La guerre des mots: peut-on encore parler d’espèce? Imprimer
Le terme d’espèce cumule tous les porte-à-faux d’une biologie à la recherche de principes unificateurs. Et son usage, parfois abusif, peut soutenir des partis pris idéologiques.

Dorothée Benoit Browaeys

Difficile de se repérer dans le monde vivant. À force de comparer les organismes, on finit par reconnaître des similitudes qui permettent de les classer et de les ordonner en catégories appelées espèces. Mais quel est donc le statut de ces regroupements? Sur quels critères sont fondées ces entités? Quelle est leur légitimité?

Les réponses restent ambiguës. Car, dans cet exercice de classification, il ne s’agit pas seulement de trier les organismes (objectif utilitaire d’identification), mais aussi, le plus souvent, d’expliquer le monde, de raconter son histoire. Ainsi, deux objectifs sous-jacents s’entremêlent: le premier, d’ordre pratique, se fonde sur la morphologie pour établir un repérage commun et faire ressortir un ordre perceptible; le second, plutôt explicatif, vise à décrire comment les entités sont apparues. Le premier se base sur les structures, le second sur les processus.

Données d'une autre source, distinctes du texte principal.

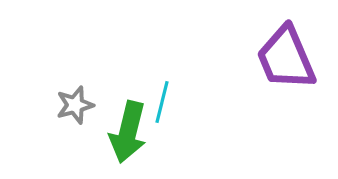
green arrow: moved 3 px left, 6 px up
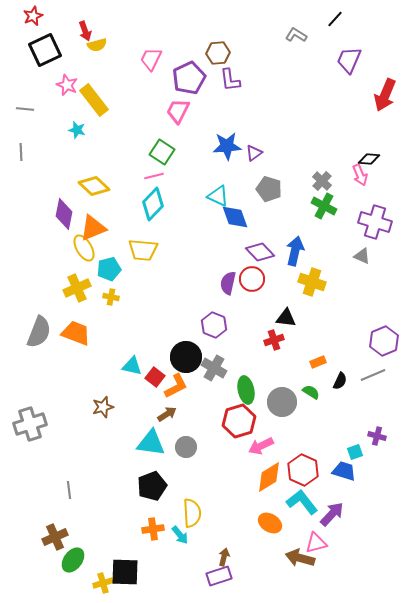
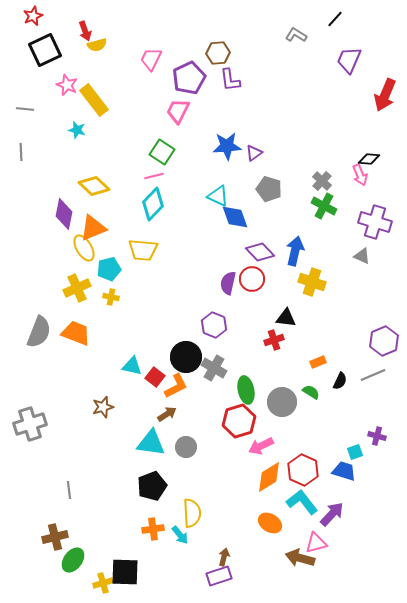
brown cross at (55, 537): rotated 10 degrees clockwise
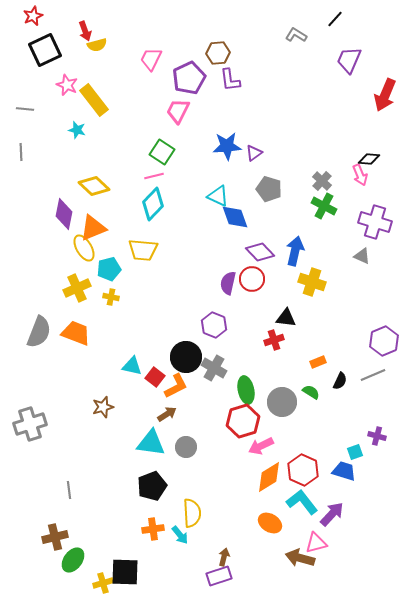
red hexagon at (239, 421): moved 4 px right
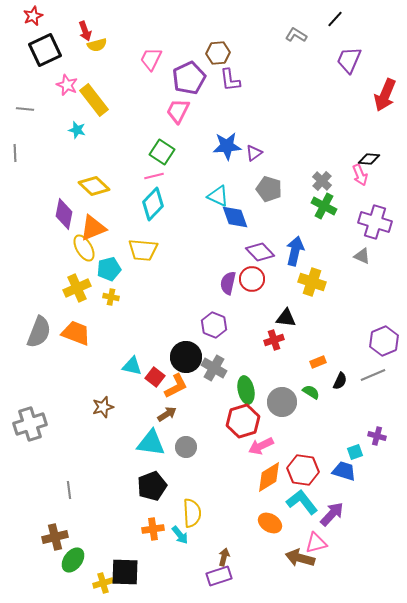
gray line at (21, 152): moved 6 px left, 1 px down
red hexagon at (303, 470): rotated 16 degrees counterclockwise
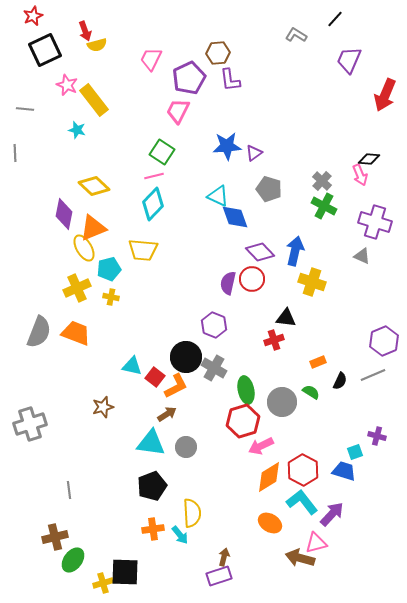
red hexagon at (303, 470): rotated 20 degrees clockwise
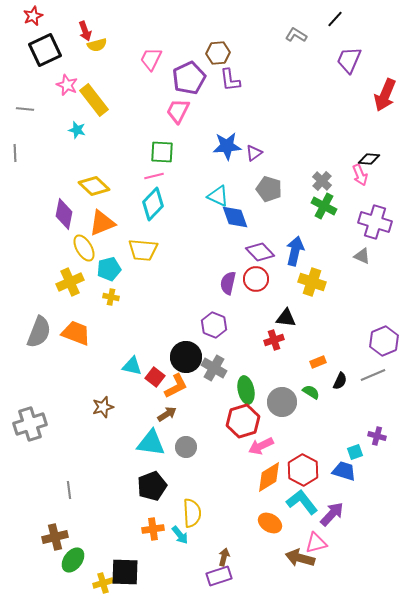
green square at (162, 152): rotated 30 degrees counterclockwise
orange triangle at (93, 228): moved 9 px right, 5 px up
red circle at (252, 279): moved 4 px right
yellow cross at (77, 288): moved 7 px left, 6 px up
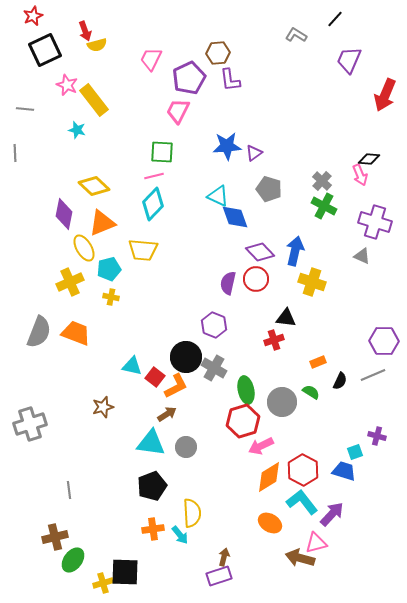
purple hexagon at (384, 341): rotated 24 degrees clockwise
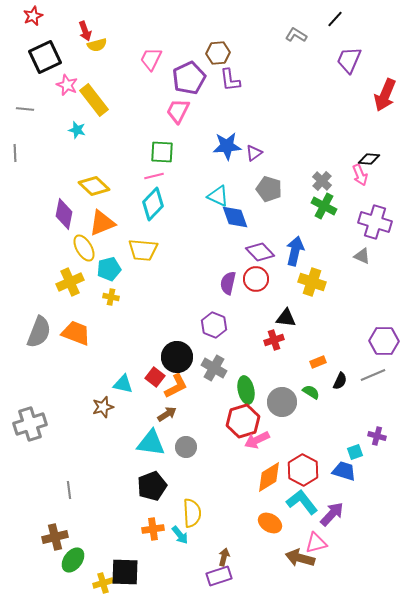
black square at (45, 50): moved 7 px down
black circle at (186, 357): moved 9 px left
cyan triangle at (132, 366): moved 9 px left, 18 px down
pink arrow at (261, 446): moved 4 px left, 6 px up
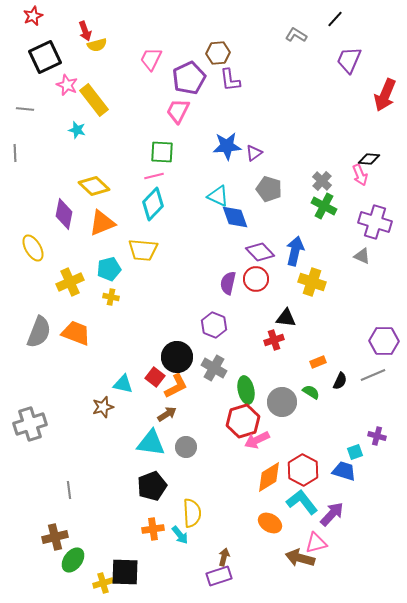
yellow ellipse at (84, 248): moved 51 px left
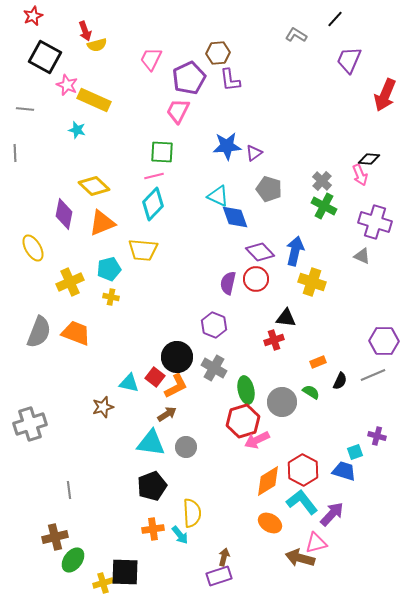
black square at (45, 57): rotated 36 degrees counterclockwise
yellow rectangle at (94, 100): rotated 28 degrees counterclockwise
cyan triangle at (123, 384): moved 6 px right, 1 px up
orange diamond at (269, 477): moved 1 px left, 4 px down
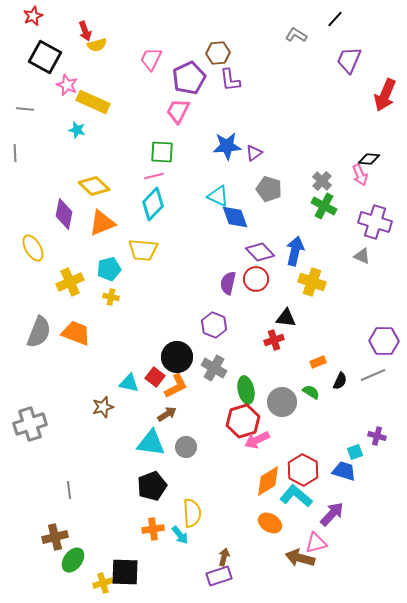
yellow rectangle at (94, 100): moved 1 px left, 2 px down
cyan L-shape at (302, 502): moved 6 px left, 6 px up; rotated 12 degrees counterclockwise
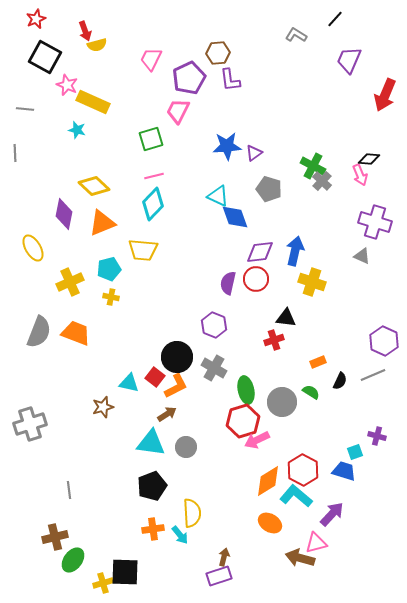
red star at (33, 16): moved 3 px right, 3 px down
green square at (162, 152): moved 11 px left, 13 px up; rotated 20 degrees counterclockwise
green cross at (324, 206): moved 11 px left, 40 px up
purple diamond at (260, 252): rotated 52 degrees counterclockwise
purple hexagon at (384, 341): rotated 24 degrees clockwise
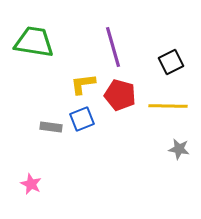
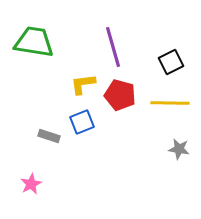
yellow line: moved 2 px right, 3 px up
blue square: moved 3 px down
gray rectangle: moved 2 px left, 9 px down; rotated 10 degrees clockwise
pink star: rotated 20 degrees clockwise
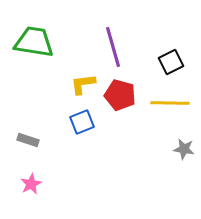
gray rectangle: moved 21 px left, 4 px down
gray star: moved 5 px right
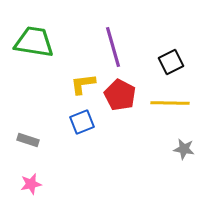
red pentagon: rotated 12 degrees clockwise
pink star: rotated 15 degrees clockwise
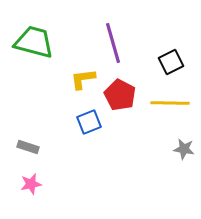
green trapezoid: rotated 6 degrees clockwise
purple line: moved 4 px up
yellow L-shape: moved 5 px up
blue square: moved 7 px right
gray rectangle: moved 7 px down
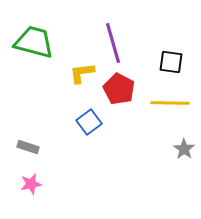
black square: rotated 35 degrees clockwise
yellow L-shape: moved 1 px left, 6 px up
red pentagon: moved 1 px left, 6 px up
blue square: rotated 15 degrees counterclockwise
gray star: rotated 25 degrees clockwise
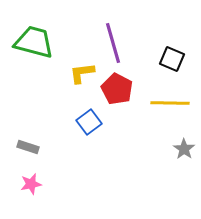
black square: moved 1 px right, 3 px up; rotated 15 degrees clockwise
red pentagon: moved 2 px left
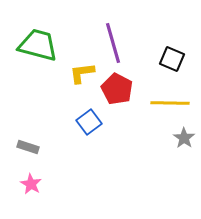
green trapezoid: moved 4 px right, 3 px down
gray star: moved 11 px up
pink star: rotated 30 degrees counterclockwise
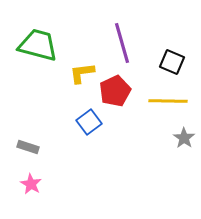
purple line: moved 9 px right
black square: moved 3 px down
red pentagon: moved 2 px left, 2 px down; rotated 20 degrees clockwise
yellow line: moved 2 px left, 2 px up
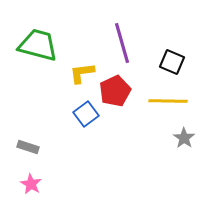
blue square: moved 3 px left, 8 px up
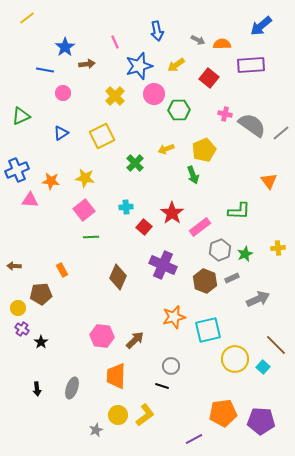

Or, ces deux démarches sont souvent confondues par tous ceux qui emploient le terme d’espèce. Alors, comment s’y retrouver au coeur d’une notion qui s’ancre tantôt dans la description de caractéristiques extérieures, tantôt dans les phénomènes généalogiques? Comment faire avec une notion qui, tel Janus, superpose deux visages liés à des approches historiques successives?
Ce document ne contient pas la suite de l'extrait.